November 06, 2012  9:06am

Interesting that the IC, (Inst. church), is centered around a one way lecture from pulpit to pew. There is no interaction, Q and A, CONVERSATION, or impact left on those sitting in rows of noses looking into the back of strangers' heads forgetting what they hear before they get home. Which is exactly why the early church had the success and impact it did before it sold out, and became centralized under a secularized church system. Although illiterate and poor they circled up face to face, conversed openly, were transparent, and on their way to discipling the nations, and transforming the culture. Then, Constantine stepped in, professionalized church leadership, placed all power into the hands of a few, and the church morphed into a spiritual welfare system where everything is left to the 'professionals'. It's centered around a Simon Says dog and pony show in an edifice that sits empty 164 hours a week.

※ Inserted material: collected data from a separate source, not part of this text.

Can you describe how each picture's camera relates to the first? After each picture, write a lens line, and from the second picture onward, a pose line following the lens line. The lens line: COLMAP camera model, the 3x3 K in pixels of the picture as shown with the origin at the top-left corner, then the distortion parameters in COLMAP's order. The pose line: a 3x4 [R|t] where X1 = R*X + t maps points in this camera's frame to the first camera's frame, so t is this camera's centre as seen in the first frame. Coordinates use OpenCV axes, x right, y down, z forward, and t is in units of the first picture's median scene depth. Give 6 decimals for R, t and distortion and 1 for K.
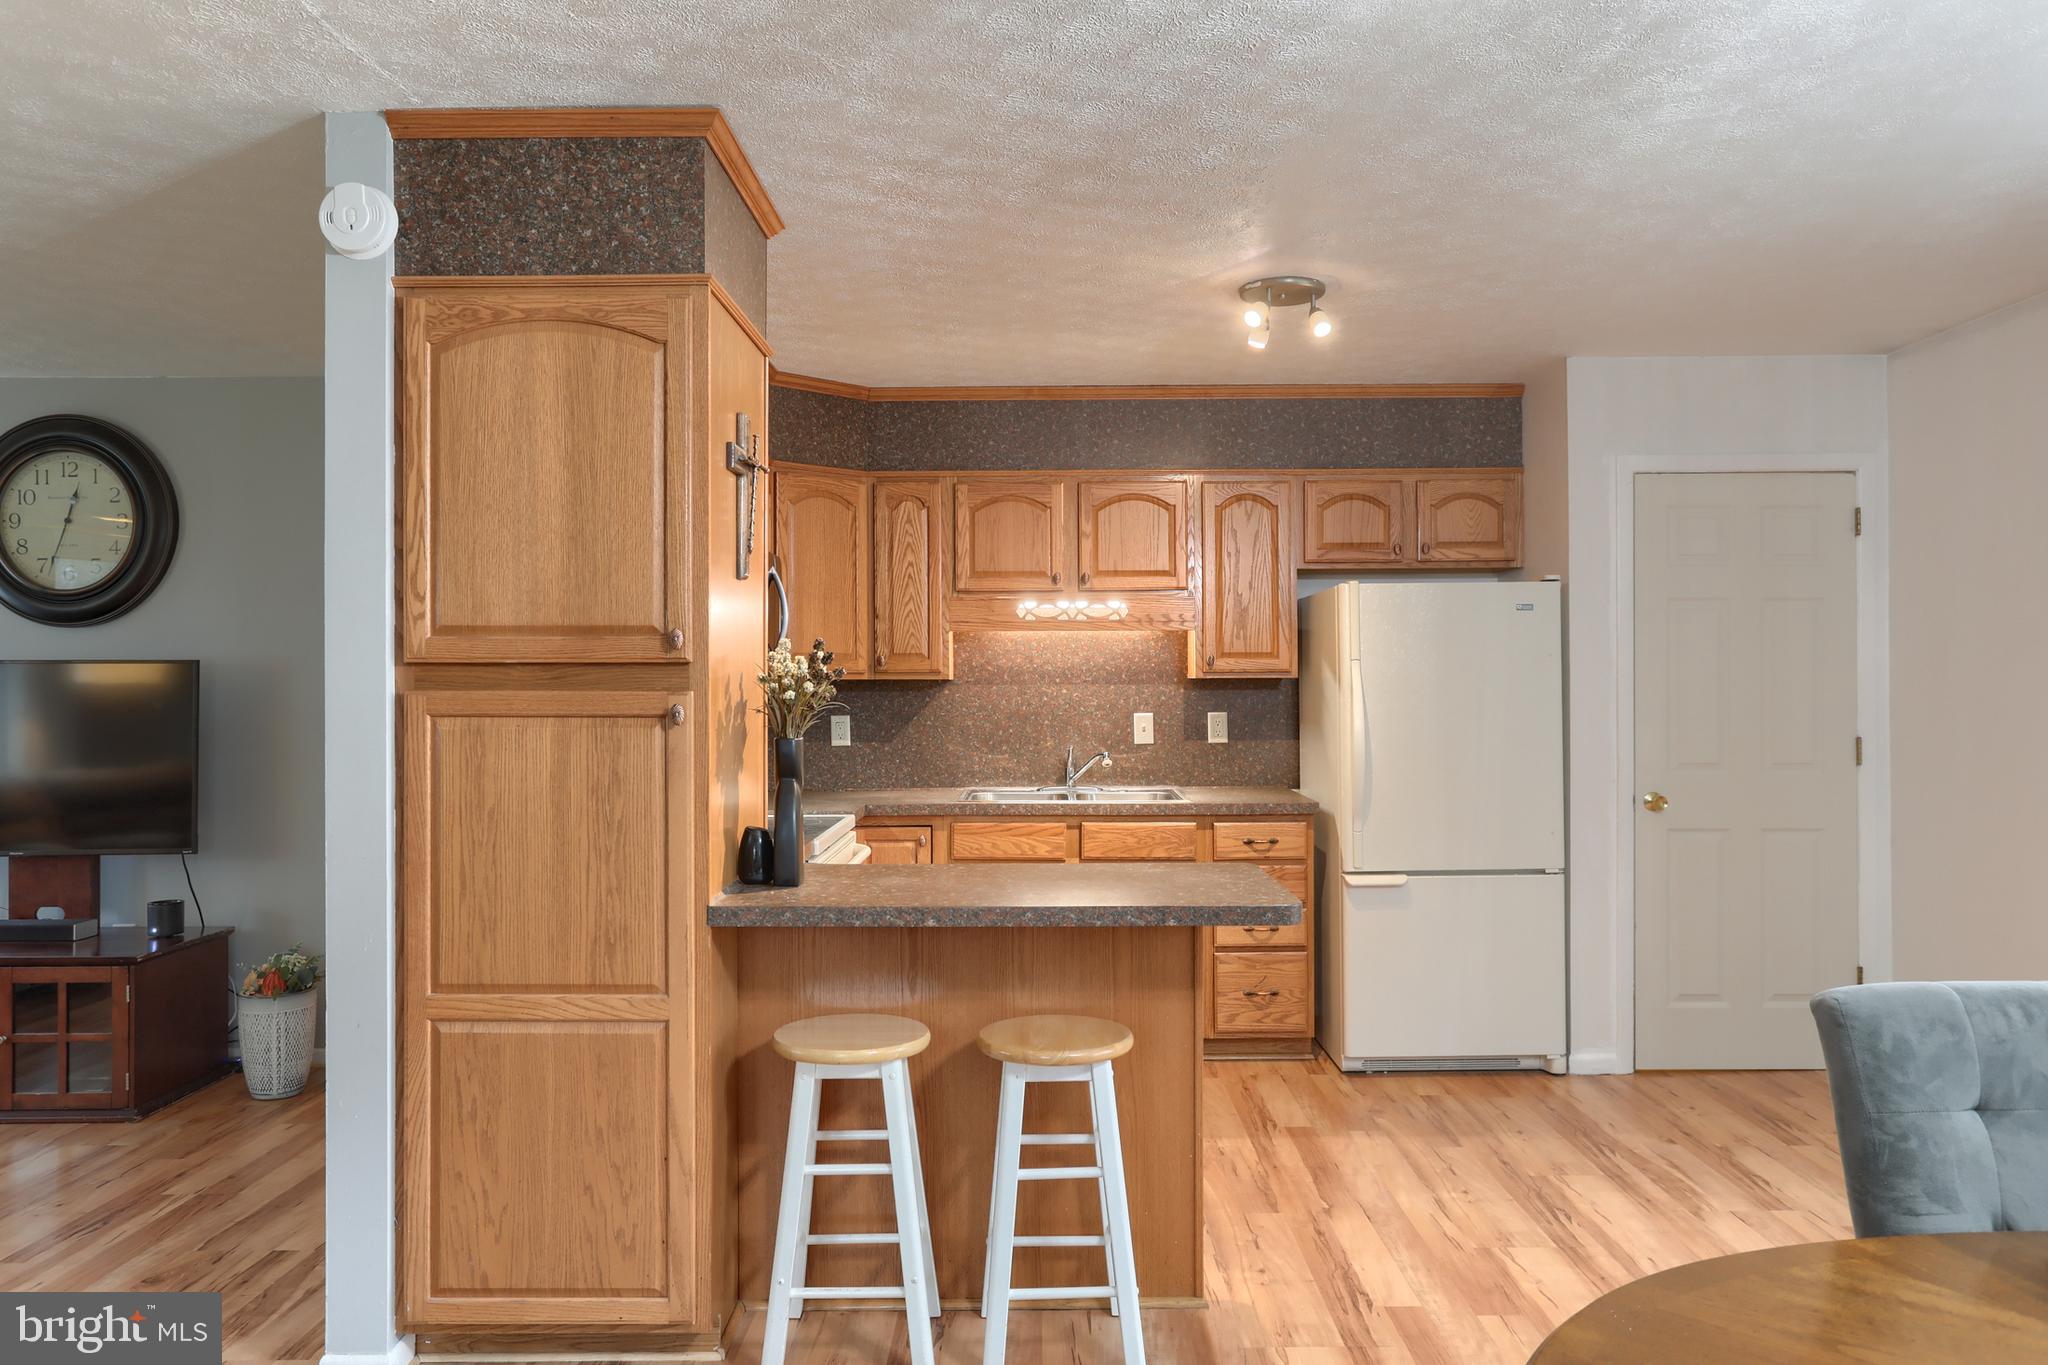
lens RADIAL K [[1393.0, 0, 1030.2], [0, 1393.0, 674.4], [0, 0, 1]] dist [-0.037792, 0.051990]
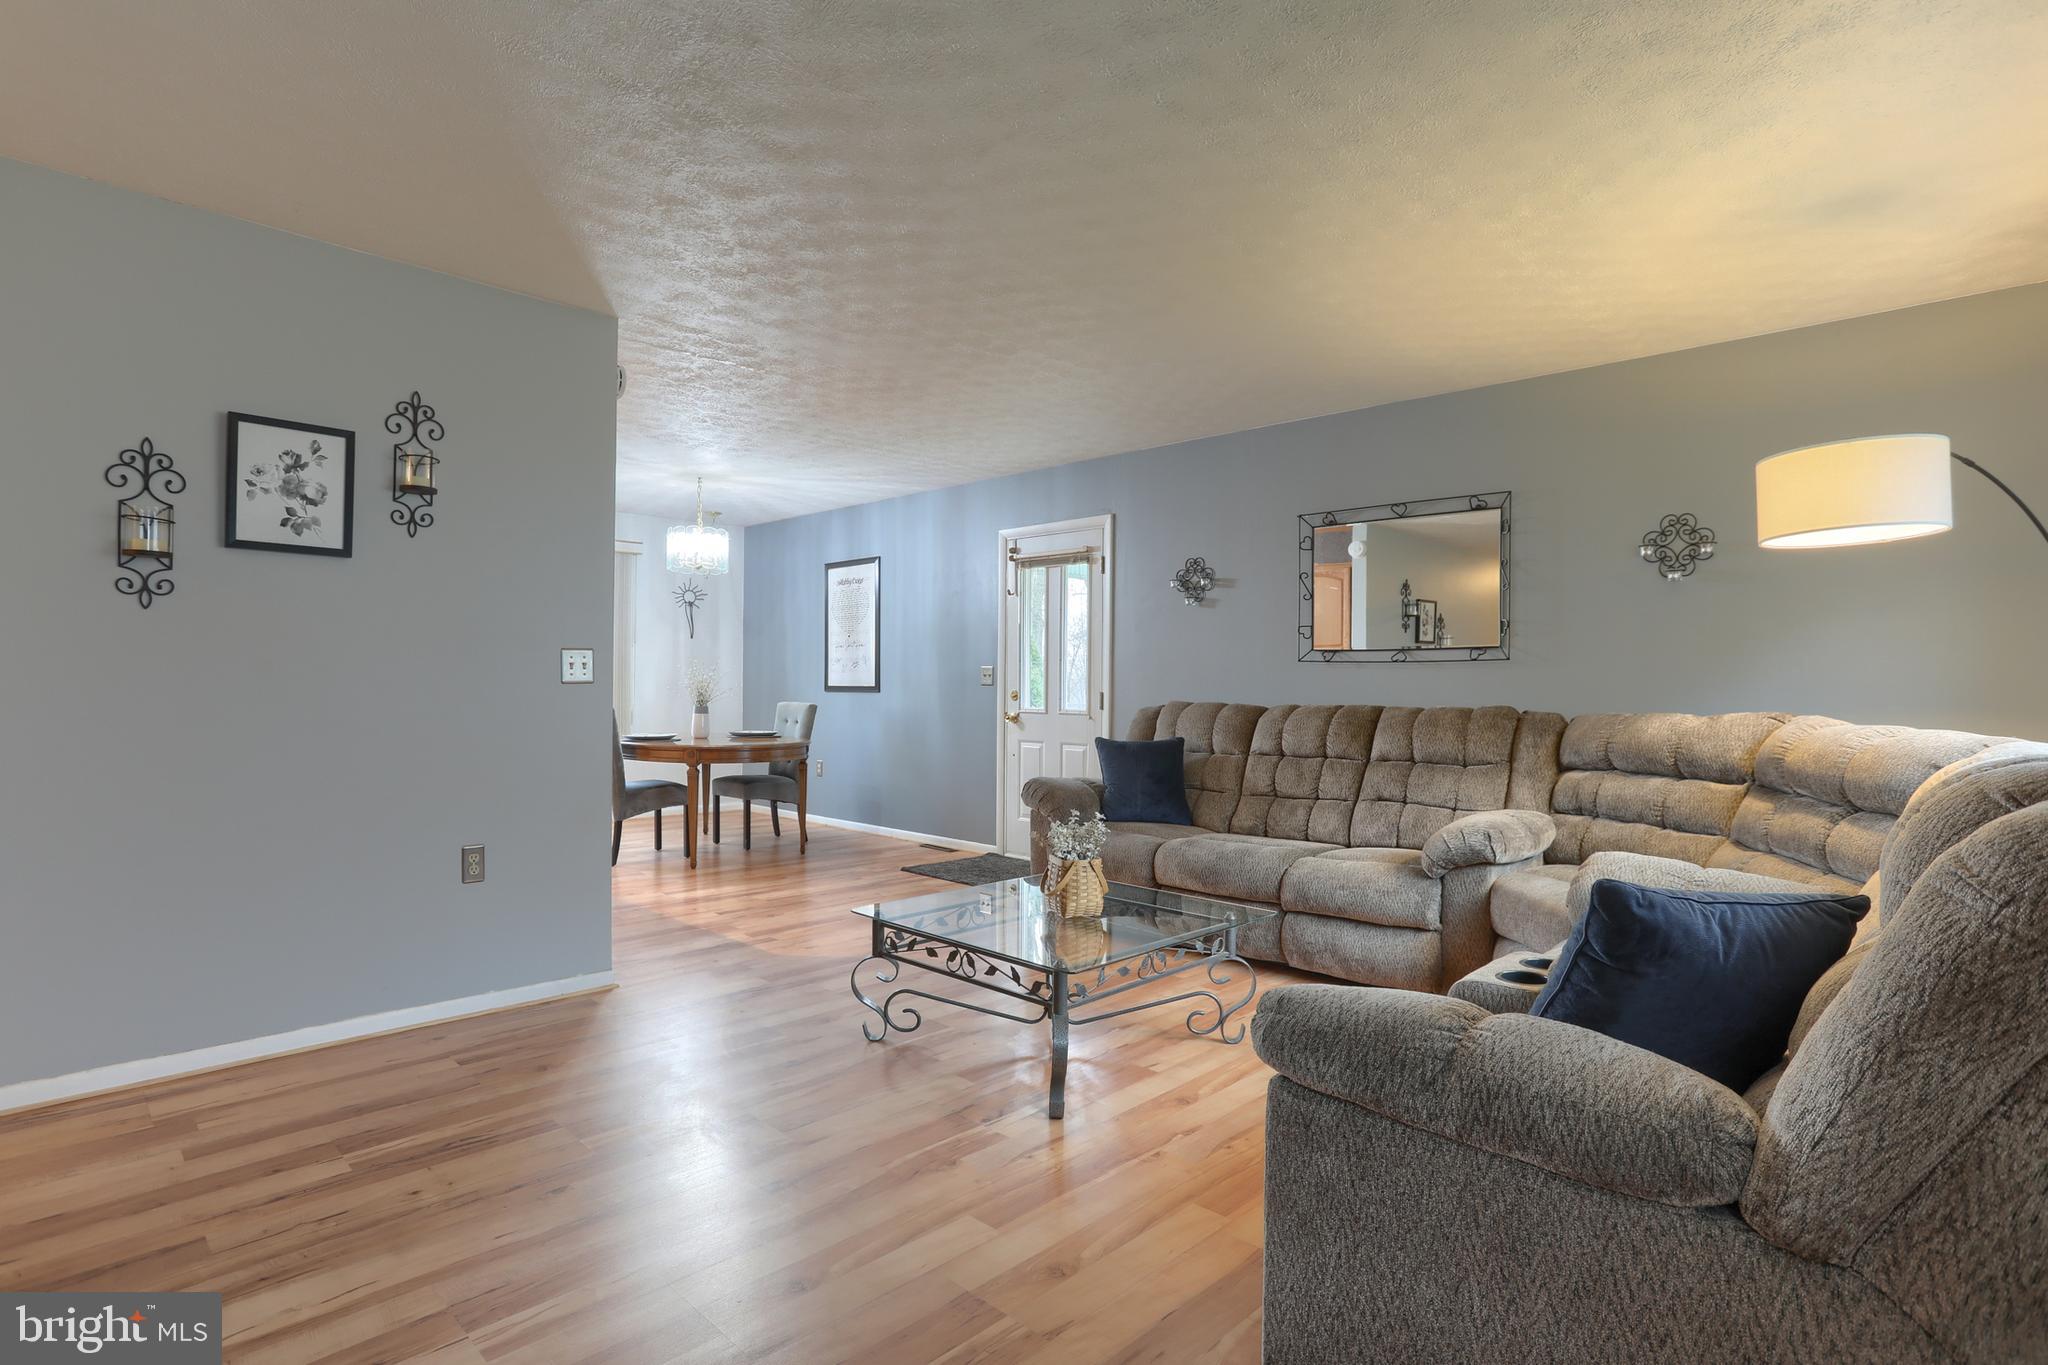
lens RADIAL K [[1022.0, 0, 1024.0], [0, 1022.0, 682.5], [0, 0, 1]] dist [-0.068623, 0.034481]
pose [[-0.718576, -0.001871, 0.695446, -1.221506], [-0.010512, 0.999911, -0.008171, 0.065432], [-0.695369, -0.013182, -0.718532, 1.041679]]
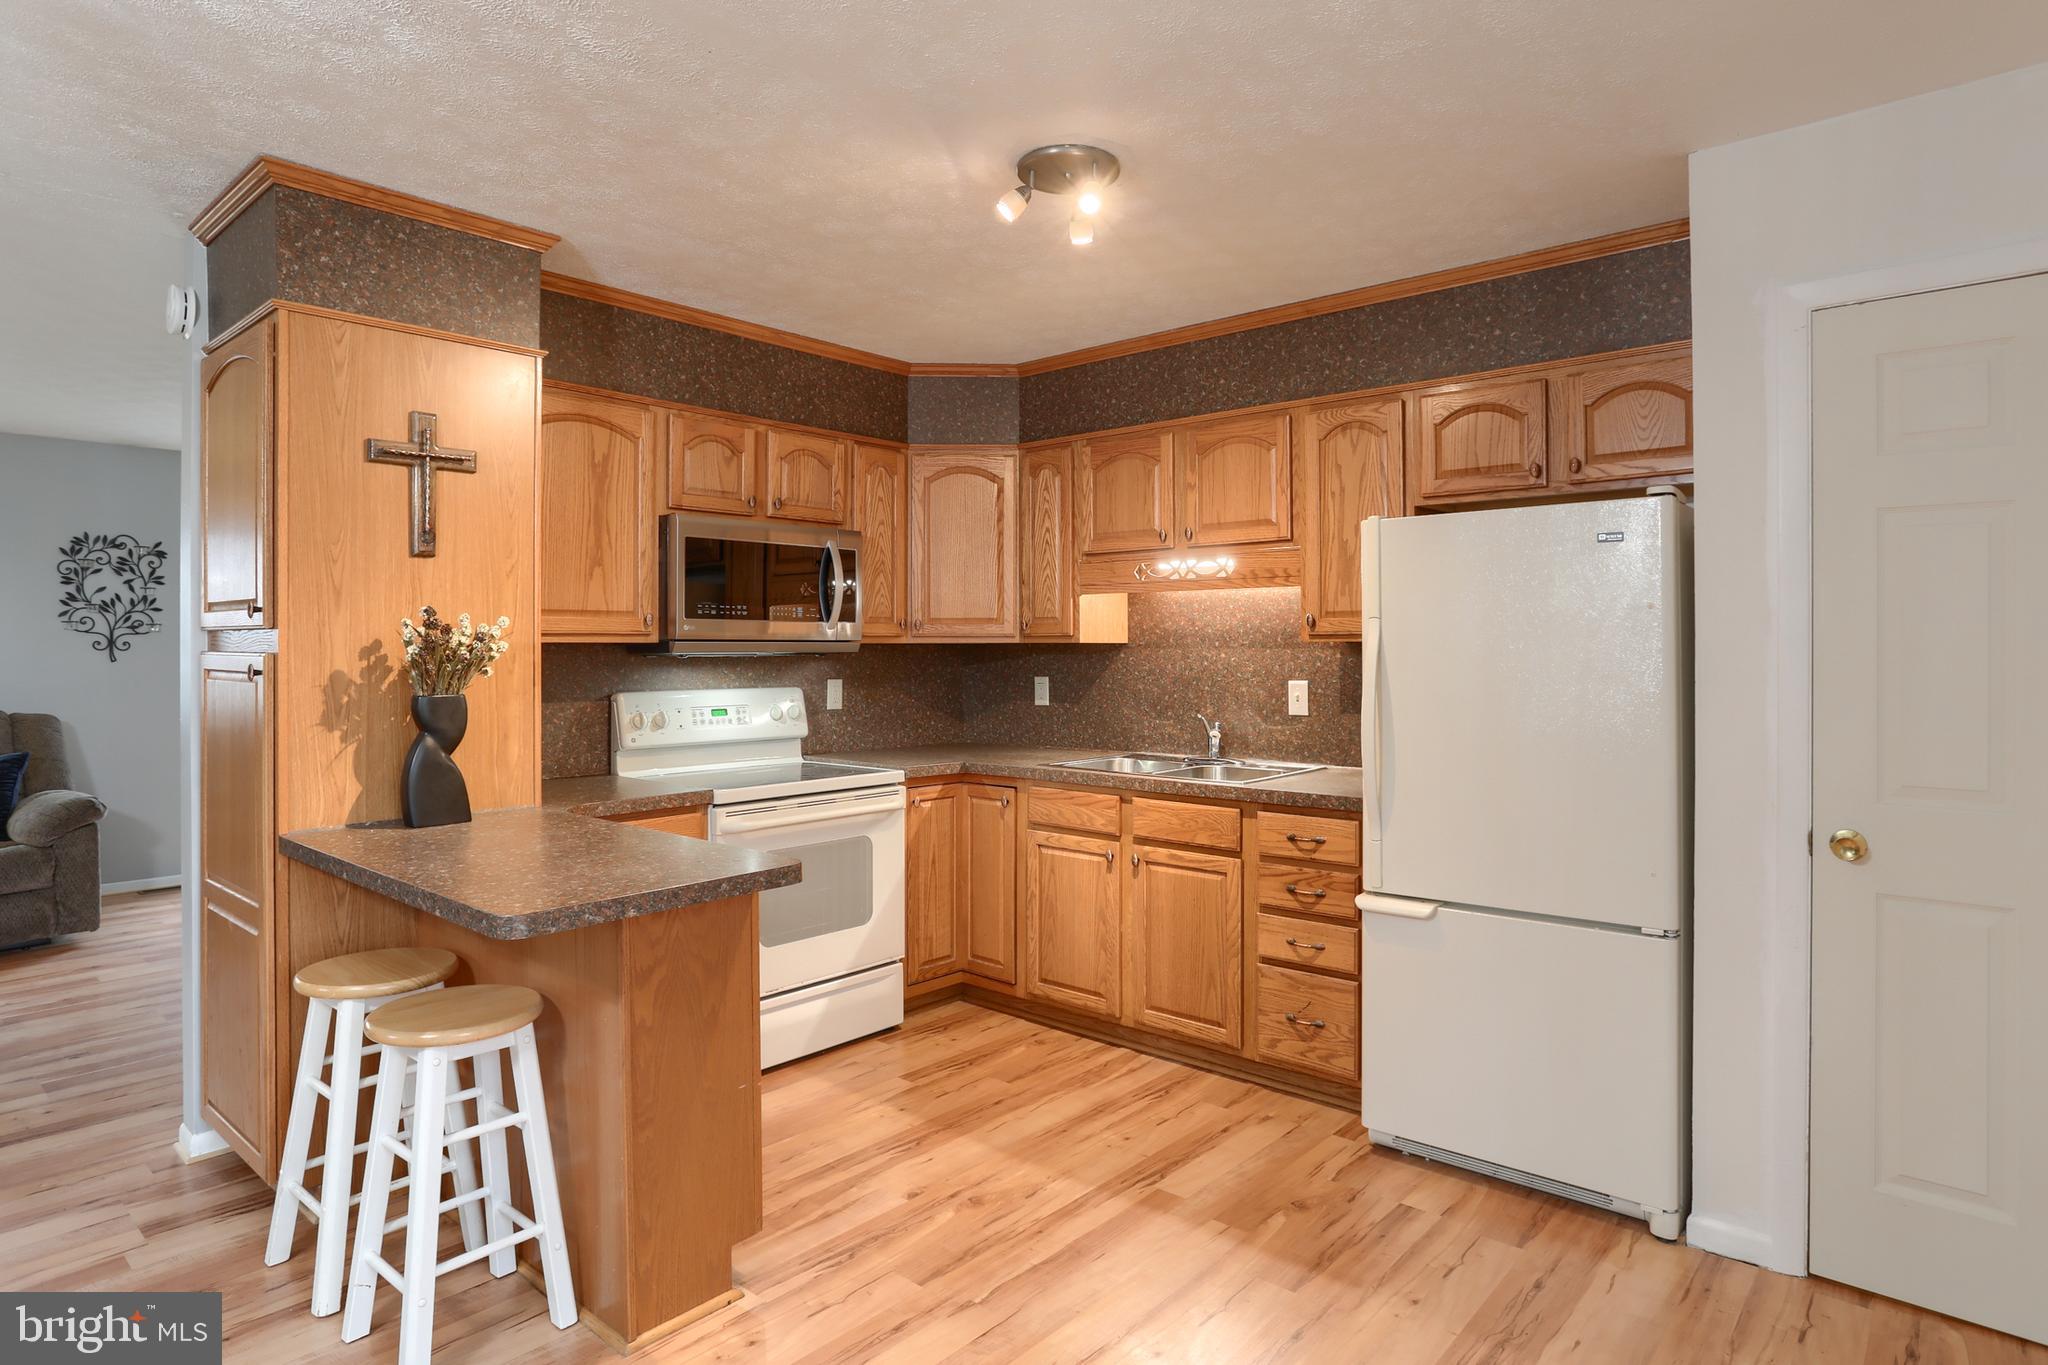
lens RADIAL K [[1128.1, 0, 1044.8], [0, 1128.1, 641.5], [0, 0, 1]] dist [-0.065195, 0.037027]
pose [[0.762002, -0.000023, -0.647575, 0.569344], [0.001817, 0.999996, 0.002103, 0.001100], [0.647573, -0.002779, 0.761999, 0.465904]]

It's a Cuckoo's Nest driven by the Tyranny of the Status Quo.

Howard Freeman

November 05, 2012  3:52pm

Thanks so much, Petra, for a wonderful article. I plan to have my two oldest sons read it since they fall into the camp of 140-characters-is-enough-for-now-thank-you. My youngest son, age 9, is a wonderful conversationalist, and I always enjoy taking him out to dine with. I'm told that Richard Sennett, in his book The Fall of Public Man (which I'm reading now), discusses the role of the coffeehouse in 18th century France and how public discourse there led to developing the ideas around the French revolution. Looking forward to learning what truth there is in this.